パリの同時多発テロは、選手や観客の安全確保の面でスポーツ界にも不安を投げ掛ける。

 日本卓球協会は16日、女子の伊藤美誠(スターツ)選手らが出場を予定するフランスでの世界ジュニア選手権開幕を29日に控え、情報収集に追われた。

 前原正浩専務理事は「国際卓球連盟に昨日問い合わせたが、フランス協会と連絡がついていないとのことだった。選手の安全が一番大事」と話し、派遣か否かの結論を近日中に出す方針を示した。

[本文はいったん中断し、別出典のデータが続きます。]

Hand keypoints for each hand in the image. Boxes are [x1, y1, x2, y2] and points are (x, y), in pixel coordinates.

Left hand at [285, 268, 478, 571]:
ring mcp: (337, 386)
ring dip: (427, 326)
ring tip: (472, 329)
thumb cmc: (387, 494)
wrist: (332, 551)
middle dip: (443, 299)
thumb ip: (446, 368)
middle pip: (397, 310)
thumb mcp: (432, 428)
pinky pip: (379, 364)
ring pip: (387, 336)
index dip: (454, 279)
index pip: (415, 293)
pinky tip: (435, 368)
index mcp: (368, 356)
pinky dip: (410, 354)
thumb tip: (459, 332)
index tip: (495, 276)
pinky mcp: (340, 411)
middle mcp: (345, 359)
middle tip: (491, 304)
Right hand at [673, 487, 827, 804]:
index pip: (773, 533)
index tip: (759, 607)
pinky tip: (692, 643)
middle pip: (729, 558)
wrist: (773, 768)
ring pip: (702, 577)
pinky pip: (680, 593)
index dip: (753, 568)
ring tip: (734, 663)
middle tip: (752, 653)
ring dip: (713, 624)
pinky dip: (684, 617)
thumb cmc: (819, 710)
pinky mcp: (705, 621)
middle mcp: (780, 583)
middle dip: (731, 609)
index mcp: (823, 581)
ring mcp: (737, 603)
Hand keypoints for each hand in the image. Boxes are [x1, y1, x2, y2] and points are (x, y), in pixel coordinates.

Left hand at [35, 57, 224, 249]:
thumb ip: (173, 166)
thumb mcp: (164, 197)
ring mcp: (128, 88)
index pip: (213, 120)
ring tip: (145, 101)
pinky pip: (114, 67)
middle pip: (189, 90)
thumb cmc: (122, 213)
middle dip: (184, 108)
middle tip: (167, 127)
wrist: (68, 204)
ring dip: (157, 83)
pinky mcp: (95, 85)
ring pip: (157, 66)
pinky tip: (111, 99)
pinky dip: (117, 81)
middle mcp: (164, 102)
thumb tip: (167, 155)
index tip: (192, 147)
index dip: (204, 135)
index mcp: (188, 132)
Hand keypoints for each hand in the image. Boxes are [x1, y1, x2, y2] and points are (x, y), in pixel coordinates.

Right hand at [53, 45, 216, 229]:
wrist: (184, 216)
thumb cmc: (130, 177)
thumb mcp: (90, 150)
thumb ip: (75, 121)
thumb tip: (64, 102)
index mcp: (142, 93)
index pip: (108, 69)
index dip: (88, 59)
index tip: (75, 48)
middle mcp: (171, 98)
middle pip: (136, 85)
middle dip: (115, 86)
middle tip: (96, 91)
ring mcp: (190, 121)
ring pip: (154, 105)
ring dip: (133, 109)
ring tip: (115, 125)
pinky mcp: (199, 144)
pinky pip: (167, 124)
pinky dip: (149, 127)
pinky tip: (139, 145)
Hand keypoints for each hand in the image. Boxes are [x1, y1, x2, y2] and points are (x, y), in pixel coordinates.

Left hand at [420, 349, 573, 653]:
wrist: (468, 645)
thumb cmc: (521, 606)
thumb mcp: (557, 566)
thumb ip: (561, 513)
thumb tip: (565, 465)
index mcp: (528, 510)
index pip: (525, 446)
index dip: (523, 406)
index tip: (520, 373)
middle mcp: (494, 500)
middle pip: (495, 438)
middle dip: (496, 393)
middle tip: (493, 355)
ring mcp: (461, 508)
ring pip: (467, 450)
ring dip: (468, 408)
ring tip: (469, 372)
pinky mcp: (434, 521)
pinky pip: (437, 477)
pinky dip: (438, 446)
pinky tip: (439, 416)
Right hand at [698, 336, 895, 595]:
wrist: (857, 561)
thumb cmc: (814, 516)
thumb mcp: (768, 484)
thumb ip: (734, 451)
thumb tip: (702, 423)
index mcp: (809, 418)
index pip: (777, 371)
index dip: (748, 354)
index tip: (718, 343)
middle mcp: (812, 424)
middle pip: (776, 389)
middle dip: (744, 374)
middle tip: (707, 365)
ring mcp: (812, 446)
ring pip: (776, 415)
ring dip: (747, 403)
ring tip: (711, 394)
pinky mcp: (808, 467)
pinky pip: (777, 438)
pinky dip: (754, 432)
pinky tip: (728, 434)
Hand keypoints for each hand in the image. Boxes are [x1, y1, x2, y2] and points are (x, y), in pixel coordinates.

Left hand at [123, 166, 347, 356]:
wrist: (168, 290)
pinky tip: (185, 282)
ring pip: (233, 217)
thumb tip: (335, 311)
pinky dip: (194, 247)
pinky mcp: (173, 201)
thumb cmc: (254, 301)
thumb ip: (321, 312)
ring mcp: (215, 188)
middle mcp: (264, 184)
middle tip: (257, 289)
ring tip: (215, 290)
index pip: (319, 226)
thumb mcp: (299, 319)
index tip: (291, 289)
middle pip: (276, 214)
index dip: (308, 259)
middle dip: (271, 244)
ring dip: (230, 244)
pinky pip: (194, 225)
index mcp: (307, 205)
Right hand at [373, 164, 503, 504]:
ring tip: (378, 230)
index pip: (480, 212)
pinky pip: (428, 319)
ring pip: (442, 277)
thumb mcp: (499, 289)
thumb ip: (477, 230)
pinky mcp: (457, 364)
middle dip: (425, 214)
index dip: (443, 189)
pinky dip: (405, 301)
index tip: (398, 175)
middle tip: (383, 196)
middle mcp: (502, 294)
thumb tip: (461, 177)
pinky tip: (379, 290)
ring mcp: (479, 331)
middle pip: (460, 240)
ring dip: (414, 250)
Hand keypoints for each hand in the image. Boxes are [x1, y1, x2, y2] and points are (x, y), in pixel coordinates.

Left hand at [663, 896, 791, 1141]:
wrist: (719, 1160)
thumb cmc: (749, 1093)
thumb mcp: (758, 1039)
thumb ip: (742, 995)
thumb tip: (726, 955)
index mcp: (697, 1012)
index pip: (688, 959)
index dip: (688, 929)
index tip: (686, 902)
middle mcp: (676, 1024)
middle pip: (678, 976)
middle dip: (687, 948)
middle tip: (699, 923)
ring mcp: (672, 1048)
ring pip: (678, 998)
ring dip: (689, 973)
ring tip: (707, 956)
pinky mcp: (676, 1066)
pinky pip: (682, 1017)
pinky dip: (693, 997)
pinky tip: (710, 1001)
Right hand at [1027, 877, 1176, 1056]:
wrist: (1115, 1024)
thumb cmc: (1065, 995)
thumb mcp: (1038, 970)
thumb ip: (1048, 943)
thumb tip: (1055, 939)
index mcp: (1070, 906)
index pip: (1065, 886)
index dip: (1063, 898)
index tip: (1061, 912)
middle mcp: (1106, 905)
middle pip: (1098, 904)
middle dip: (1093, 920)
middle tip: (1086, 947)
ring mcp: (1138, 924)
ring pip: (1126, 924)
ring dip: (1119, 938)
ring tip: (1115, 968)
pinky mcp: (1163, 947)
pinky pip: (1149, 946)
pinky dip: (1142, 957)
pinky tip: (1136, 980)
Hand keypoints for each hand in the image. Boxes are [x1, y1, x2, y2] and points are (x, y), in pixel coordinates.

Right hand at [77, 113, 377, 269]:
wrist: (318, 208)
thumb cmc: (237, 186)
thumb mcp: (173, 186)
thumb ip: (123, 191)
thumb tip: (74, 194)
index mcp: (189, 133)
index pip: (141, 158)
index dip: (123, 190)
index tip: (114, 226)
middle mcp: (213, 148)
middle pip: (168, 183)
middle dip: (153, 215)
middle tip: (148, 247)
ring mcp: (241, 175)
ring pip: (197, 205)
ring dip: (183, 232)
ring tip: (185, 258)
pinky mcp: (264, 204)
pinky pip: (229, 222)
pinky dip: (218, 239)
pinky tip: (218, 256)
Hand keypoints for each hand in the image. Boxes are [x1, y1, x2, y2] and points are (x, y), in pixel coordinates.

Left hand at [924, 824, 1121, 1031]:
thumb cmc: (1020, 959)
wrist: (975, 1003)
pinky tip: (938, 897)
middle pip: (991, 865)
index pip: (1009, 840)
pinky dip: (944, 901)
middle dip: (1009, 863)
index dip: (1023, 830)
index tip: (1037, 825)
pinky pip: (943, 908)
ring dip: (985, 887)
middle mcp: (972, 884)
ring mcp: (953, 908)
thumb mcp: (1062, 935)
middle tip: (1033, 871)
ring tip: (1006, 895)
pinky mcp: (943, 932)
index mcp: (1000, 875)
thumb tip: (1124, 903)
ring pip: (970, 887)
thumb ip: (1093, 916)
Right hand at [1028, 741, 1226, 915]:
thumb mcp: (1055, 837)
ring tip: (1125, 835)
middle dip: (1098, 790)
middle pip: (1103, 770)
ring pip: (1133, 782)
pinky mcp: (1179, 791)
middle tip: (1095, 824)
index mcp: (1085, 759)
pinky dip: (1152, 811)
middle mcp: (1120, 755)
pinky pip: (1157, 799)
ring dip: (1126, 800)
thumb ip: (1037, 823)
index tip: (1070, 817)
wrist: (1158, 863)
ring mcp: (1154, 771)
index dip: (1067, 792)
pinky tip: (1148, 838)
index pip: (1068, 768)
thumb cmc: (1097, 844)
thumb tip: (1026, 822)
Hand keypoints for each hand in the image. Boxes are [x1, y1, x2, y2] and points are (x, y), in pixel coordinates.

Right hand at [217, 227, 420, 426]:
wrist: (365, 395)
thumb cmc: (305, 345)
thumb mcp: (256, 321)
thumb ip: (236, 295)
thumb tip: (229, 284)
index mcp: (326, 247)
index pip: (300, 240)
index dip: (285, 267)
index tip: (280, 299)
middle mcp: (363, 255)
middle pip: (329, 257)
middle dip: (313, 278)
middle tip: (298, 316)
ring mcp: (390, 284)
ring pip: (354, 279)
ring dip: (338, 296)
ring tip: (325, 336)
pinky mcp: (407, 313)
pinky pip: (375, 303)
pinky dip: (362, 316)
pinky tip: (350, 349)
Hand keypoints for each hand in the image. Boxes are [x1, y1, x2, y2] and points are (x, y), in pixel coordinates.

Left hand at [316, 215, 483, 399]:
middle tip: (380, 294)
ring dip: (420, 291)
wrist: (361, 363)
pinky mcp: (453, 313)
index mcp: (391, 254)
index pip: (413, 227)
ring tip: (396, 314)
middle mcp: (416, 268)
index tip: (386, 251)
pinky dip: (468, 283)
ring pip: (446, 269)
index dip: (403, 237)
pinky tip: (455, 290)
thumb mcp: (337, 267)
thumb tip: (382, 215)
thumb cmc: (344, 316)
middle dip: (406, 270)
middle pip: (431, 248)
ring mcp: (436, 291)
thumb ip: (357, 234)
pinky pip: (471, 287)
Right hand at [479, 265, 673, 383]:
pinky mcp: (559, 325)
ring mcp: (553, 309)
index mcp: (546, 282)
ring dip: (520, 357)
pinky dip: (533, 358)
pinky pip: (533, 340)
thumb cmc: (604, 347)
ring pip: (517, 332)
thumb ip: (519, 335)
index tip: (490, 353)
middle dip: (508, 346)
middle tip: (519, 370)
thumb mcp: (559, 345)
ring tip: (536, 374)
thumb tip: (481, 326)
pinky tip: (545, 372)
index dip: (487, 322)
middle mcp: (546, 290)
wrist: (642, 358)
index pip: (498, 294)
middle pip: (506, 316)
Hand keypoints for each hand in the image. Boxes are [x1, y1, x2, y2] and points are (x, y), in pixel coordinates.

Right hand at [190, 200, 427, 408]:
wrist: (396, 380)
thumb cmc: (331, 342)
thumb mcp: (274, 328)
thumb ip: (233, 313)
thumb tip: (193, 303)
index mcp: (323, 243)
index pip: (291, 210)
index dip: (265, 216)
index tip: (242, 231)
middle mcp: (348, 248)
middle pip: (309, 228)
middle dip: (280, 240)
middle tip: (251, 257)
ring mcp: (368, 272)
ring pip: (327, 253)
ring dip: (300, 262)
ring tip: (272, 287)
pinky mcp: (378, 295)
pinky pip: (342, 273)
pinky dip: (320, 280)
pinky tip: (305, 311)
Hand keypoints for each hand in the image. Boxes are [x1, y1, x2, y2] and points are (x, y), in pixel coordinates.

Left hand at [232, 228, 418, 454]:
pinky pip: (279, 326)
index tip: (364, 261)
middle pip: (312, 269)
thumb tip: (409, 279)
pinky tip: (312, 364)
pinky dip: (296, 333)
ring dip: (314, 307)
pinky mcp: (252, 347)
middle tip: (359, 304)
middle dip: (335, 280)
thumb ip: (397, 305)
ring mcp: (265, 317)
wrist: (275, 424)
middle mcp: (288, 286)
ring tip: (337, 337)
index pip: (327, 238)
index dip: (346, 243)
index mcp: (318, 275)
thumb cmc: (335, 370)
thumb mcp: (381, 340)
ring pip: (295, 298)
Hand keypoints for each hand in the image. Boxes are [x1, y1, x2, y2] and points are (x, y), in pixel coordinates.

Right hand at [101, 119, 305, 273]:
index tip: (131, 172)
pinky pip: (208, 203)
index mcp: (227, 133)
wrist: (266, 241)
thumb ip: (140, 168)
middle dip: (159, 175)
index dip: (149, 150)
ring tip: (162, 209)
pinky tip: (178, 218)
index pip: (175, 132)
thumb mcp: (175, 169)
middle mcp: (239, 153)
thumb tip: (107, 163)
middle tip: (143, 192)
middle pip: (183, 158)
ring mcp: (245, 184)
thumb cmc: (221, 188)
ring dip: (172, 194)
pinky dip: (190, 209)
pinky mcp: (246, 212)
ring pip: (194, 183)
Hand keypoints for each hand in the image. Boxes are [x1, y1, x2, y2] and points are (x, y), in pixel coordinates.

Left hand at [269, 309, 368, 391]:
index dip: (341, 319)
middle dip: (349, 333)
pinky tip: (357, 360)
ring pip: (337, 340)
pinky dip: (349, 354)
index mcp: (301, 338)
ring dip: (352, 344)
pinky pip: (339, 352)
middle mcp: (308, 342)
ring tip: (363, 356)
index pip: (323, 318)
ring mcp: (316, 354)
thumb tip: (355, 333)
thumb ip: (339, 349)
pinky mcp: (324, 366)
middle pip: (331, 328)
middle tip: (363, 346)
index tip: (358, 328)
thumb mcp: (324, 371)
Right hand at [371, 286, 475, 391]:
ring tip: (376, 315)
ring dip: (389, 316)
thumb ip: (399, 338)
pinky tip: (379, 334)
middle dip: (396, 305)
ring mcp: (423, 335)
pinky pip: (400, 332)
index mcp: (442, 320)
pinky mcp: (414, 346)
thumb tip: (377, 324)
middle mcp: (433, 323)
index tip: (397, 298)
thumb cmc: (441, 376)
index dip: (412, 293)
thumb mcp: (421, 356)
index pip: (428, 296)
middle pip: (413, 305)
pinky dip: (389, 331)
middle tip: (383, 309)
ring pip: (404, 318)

 16日は、中止されたフィギュアスケートのフランス杯から日本勢が帰国し、男子の宇野昌磨選手(愛知・中京大中京高)は「日本に帰ることができて良かった」と安堵(あんど)の表情を浮かべた。

 全日本テコンドー協会は中止となった14、15日の国際大会に向け、パリに滞在していたジュニア選手ら19人全員の無事を確認。大半は17日に帰国予定という。

 日本体操協会は当面、パリ経由の航空機での選手らの移動を避ける方針。

 全日本空手道連盟の日下修次事務局長は来年1月のパリの国際大会派遣について「外務省や日本オリンピック委員会(JOC)と相談して判断したい」と話した。

 フランス国内ではバスケットボールやラグビーなどの大会が中止になった。同国は来年6月に24カ国・地域が参加し開幕するサッカーの欧州選手権で、他国からファンが押し寄せる中での警備という難題に直面する。付近で自爆テロがあったパリ近郊サンドニのスタジアムも会場に予定され、大会組織委員会は「安全確保を最優先課題」に取り組む姿勢だ。